Work request >>
The whole listing should be retyped word for word, apart from the pictures it holds.

Material provided >>
########
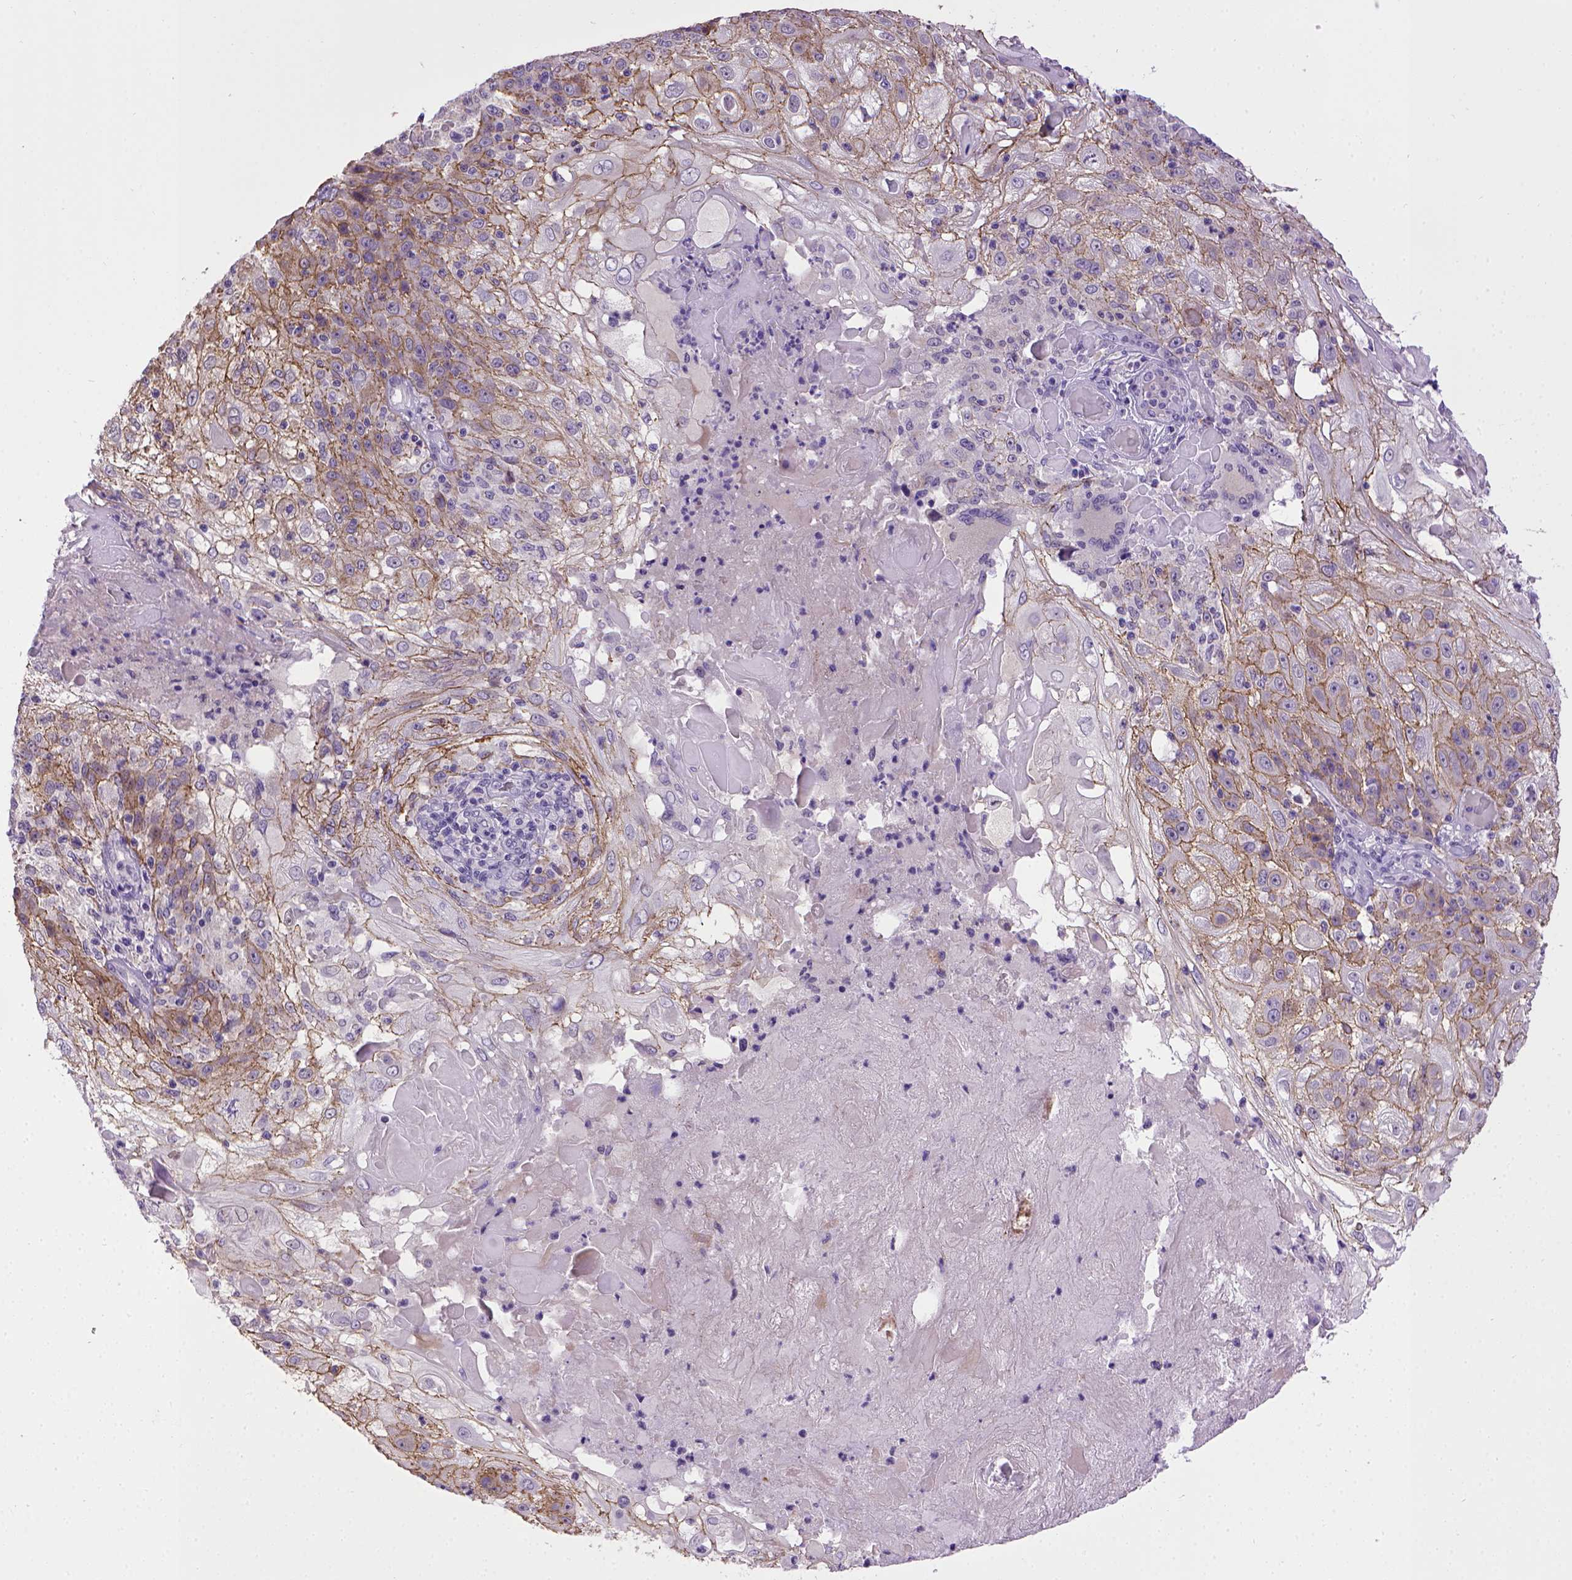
{"staining": {"intensity": "moderate", "quantity": "25%-75%", "location": "cytoplasmic/membranous"}, "tissue": "skin cancer", "cell_type": "Tumor cells", "image_type": "cancer", "snomed": [{"axis": "morphology", "description": "Normal tissue, NOS"}, {"axis": "morphology", "description": "Squamous cell carcinoma, NOS"}, {"axis": "topography", "description": "Skin"}], "caption": "Skin squamous cell carcinoma stained for a protein demonstrates moderate cytoplasmic/membranous positivity in tumor cells. (DAB = brown stain, brightfield microscopy at high magnification).", "gene": "CDH1", "patient": {"sex": "female", "age": 83}}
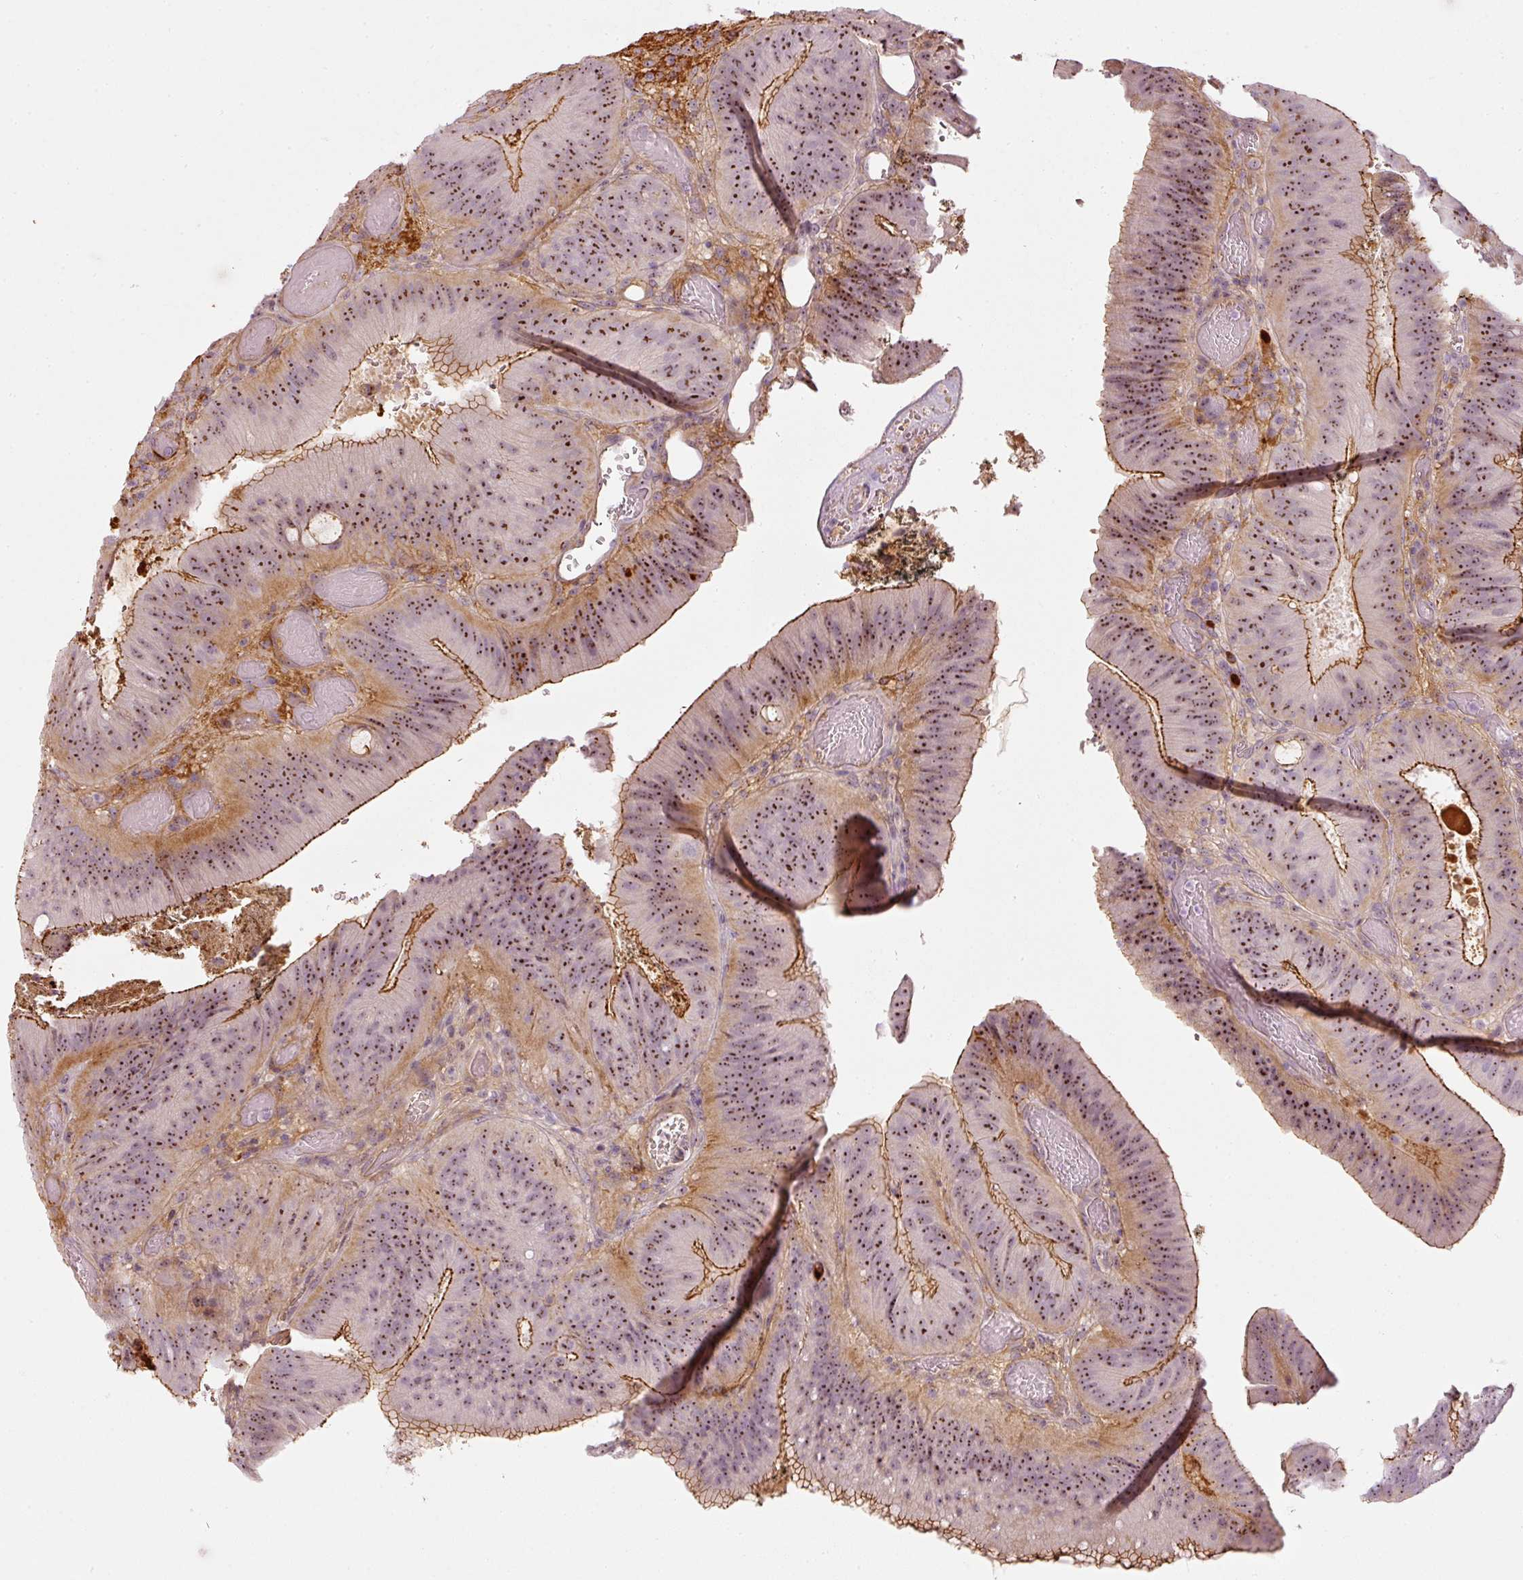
{"staining": {"intensity": "moderate", "quantity": ">75%", "location": "cytoplasmic/membranous,nuclear"}, "tissue": "colorectal cancer", "cell_type": "Tumor cells", "image_type": "cancer", "snomed": [{"axis": "morphology", "description": "Adenocarcinoma, NOS"}, {"axis": "topography", "description": "Colon"}], "caption": "Immunohistochemical staining of human colorectal cancer (adenocarcinoma) shows medium levels of moderate cytoplasmic/membranous and nuclear protein expression in about >75% of tumor cells.", "gene": "VCAM1", "patient": {"sex": "female", "age": 43}}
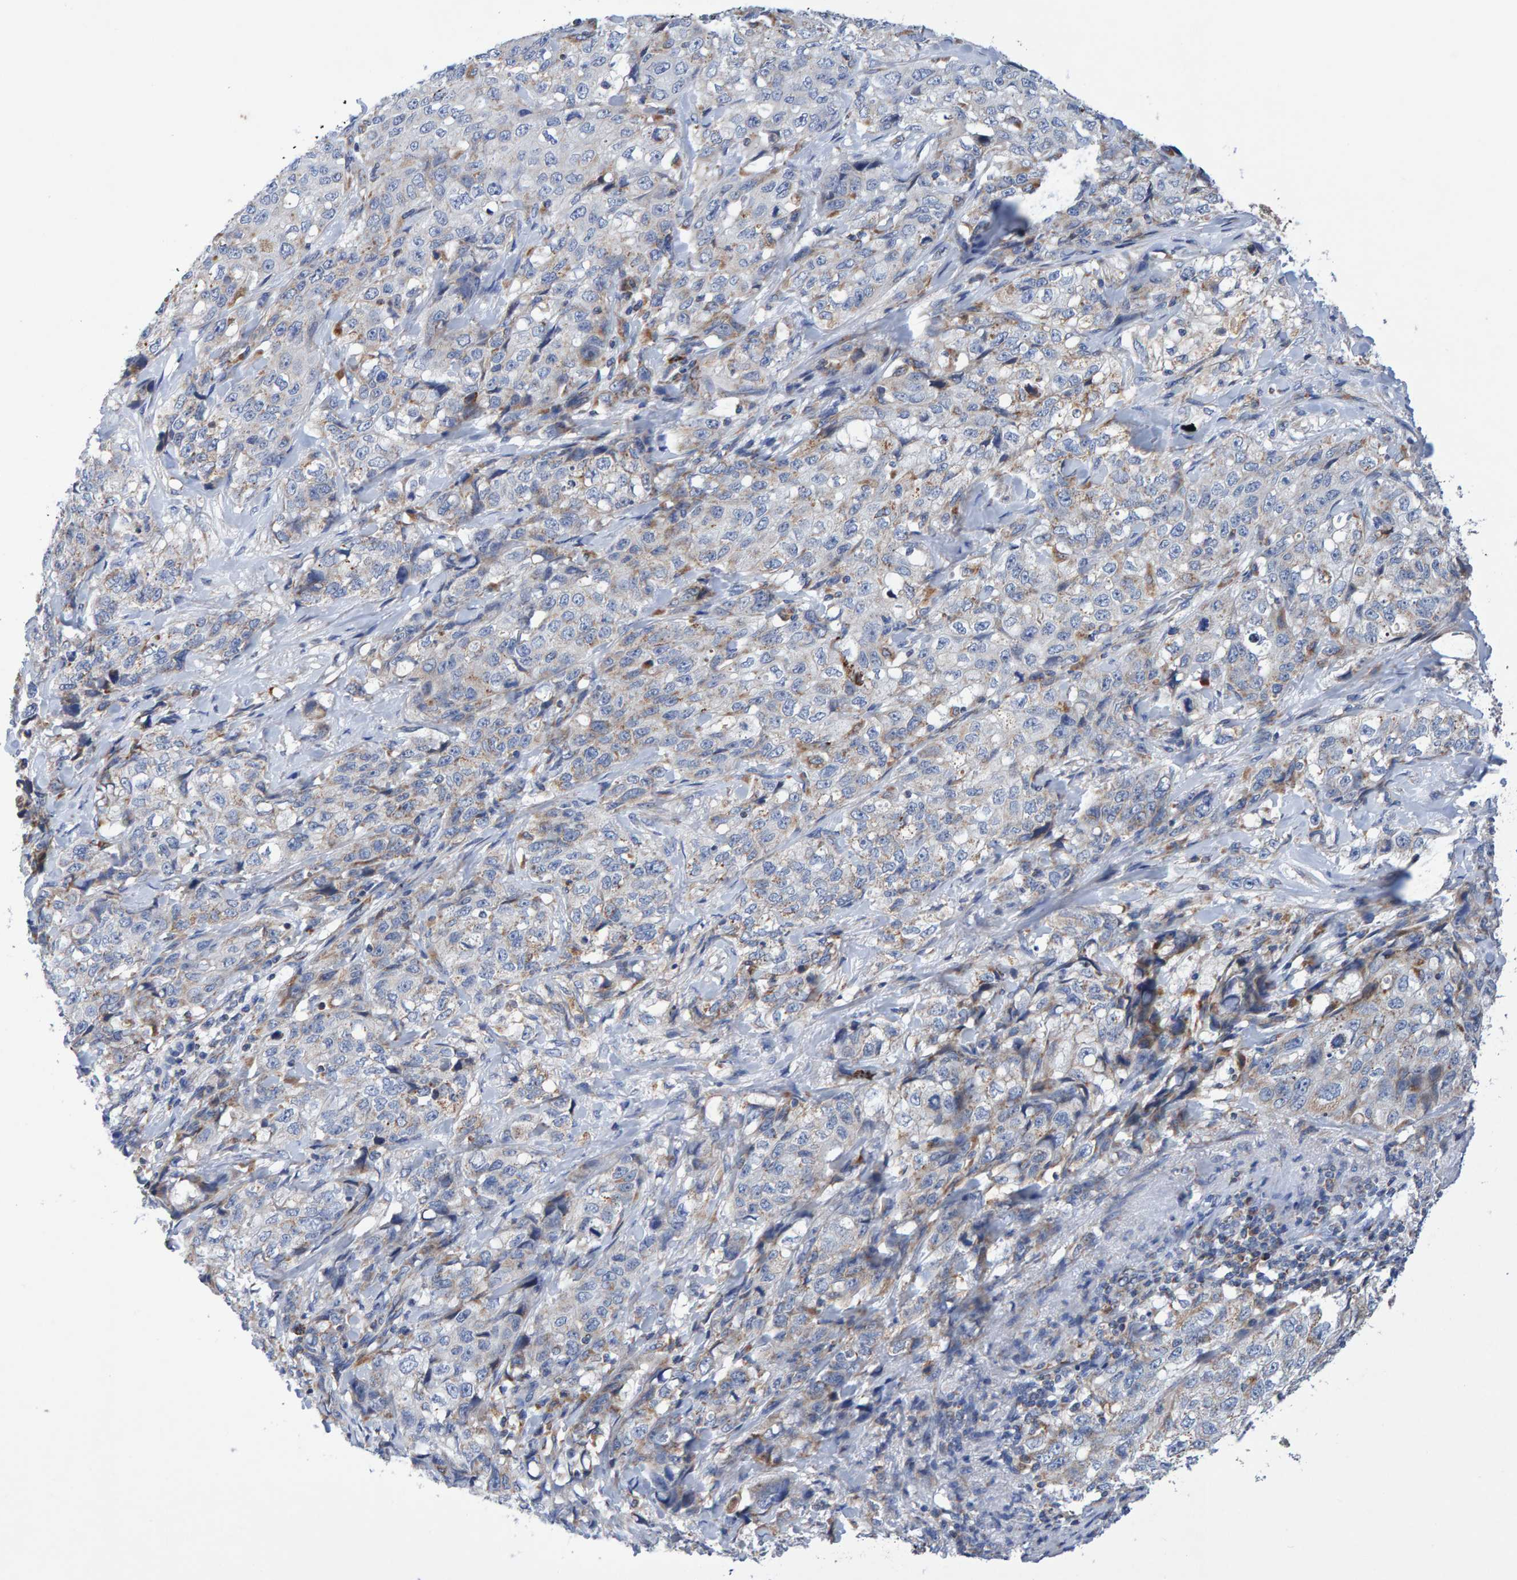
{"staining": {"intensity": "negative", "quantity": "none", "location": "none"}, "tissue": "stomach cancer", "cell_type": "Tumor cells", "image_type": "cancer", "snomed": [{"axis": "morphology", "description": "Adenocarcinoma, NOS"}, {"axis": "topography", "description": "Stomach"}], "caption": "Immunohistochemistry of stomach adenocarcinoma reveals no staining in tumor cells.", "gene": "EFR3A", "patient": {"sex": "male", "age": 48}}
########
Problem solution >>
{"staining": {"intensity": "moderate", "quantity": "25%-75%", "location": "cytoplasmic/membranous"}, "tissue": "skin cancer", "cell_type": "Tumor cells", "image_type": "cancer", "snomed": [{"axis": "morphology", "description": "Normal tissue, NOS"}, {"axis": "morphology", "description": "Squamous cell carcinoma, NOS"}, {"axis": "topography", "description": "Skin"}], "caption": "Skin squamous cell carcinoma stained for a protein demonstrates moderate cytoplasmic/membranous positivity in tumor cells. (DAB = brown stain, brightfield microscopy at high magnification).", "gene": "CDH1", "patient": {"sex": "female", "age": 83}}
{"staining": {"intensity": "moderate", "quantity": ">75%", "location": "cytoplasmic/membranous,nuclear"}, "tissue": "colorectal cancer", "cell_type": "Tumor cells", "image_type": "cancer", "snomed": [{"axis": "morphology", "description": "Adenocarcinoma, NOS"}, {"axis": "topography", "description": "Colon"}], "caption": "Immunohistochemical staining of human colorectal cancer (adenocarcinoma) shows medium levels of moderate cytoplasmic/membranous and nuclear protein expression in about >75% of tumor cells.", "gene": "VCAM1", "patient": {"sex": "female", "age": 43}}
{"staining": {"intensity": "negative", "quantity": "none", "location": "none"}, "tissue": "stomach cancer", "cell_type": "Tumor cells", "image_type": "cancer", "snomed": [{"axis": "morphology", "description": "Adenocarcinoma, NOS"}, {"axis": "topography", "description": "Stomach"}], "caption": "Immunohistochemistry of stomach adenocarcinoma reveals no staining in tumor cells.", "gene": "EFR3A", "patient": {"sex": "male", "age": 48}}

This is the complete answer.